With the line containing "Ten Mile Farm, Spring Hill" as the start and the line containing "Onaga Meat, Onaga" as the end, transcribe that span of the entries below exactly, including both.

(Transcribed page contents)
################

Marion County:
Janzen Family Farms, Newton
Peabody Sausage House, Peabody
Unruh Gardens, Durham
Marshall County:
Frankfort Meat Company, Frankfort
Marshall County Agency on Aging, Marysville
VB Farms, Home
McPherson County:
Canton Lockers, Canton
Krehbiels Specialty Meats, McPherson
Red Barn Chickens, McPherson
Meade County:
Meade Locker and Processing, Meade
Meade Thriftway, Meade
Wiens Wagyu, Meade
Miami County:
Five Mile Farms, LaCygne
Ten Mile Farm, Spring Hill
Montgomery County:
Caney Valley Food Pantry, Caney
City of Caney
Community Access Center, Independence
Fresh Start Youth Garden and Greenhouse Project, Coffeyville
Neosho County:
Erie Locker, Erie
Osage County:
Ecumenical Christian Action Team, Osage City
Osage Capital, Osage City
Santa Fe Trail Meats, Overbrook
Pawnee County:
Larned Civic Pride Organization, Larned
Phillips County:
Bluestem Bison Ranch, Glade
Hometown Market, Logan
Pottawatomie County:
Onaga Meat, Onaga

################

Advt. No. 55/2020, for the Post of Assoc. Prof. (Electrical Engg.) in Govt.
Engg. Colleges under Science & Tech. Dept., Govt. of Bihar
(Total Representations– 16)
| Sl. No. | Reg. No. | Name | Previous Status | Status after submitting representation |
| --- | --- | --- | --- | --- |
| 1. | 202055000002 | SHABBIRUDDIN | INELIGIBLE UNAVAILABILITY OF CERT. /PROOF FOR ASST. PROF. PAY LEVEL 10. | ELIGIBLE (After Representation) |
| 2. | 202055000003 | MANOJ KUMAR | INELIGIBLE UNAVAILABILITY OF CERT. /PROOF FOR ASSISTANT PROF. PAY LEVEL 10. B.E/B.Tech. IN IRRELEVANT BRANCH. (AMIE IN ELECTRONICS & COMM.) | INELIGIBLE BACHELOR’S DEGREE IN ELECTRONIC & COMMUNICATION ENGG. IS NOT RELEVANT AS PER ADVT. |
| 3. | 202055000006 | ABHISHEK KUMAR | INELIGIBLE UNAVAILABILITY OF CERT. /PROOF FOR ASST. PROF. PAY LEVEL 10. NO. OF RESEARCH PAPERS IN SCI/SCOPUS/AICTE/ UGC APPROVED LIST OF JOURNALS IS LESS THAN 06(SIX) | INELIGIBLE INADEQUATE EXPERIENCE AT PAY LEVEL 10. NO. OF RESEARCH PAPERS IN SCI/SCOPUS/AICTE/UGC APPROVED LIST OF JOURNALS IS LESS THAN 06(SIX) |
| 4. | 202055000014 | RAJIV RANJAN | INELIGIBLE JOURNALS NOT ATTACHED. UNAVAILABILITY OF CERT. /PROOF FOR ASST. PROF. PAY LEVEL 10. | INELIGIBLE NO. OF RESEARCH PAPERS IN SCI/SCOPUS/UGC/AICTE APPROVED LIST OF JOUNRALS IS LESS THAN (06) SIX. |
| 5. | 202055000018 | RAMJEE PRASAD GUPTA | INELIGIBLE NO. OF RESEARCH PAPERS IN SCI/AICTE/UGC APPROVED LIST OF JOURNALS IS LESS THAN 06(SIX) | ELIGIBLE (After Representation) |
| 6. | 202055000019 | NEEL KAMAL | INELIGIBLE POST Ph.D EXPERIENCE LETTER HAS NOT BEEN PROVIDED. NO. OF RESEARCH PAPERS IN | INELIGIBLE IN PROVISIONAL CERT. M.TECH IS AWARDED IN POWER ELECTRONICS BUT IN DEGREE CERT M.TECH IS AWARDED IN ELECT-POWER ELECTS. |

################

- RESULT:
Ten Mile Farm, Spring Hill
Montgomery County:
Caney Valley Food Pantry, Caney
City of Caney
Community Access Center, Independence
Fresh Start Youth Garden and Greenhouse Project, Coffeyville
Neosho County:
Erie Locker, Erie
Osage County:
Ecumenical Christian Action Team, Osage City
Osage Capital, Osage City
Santa Fe Trail Meats, Overbrook
Pawnee County:
Larned Civic Pride Organization, Larned
Phillips County:
Bluestem Bison Ranch, Glade
Hometown Market, Logan
Pottawatomie County:
Onaga Meat, Onaga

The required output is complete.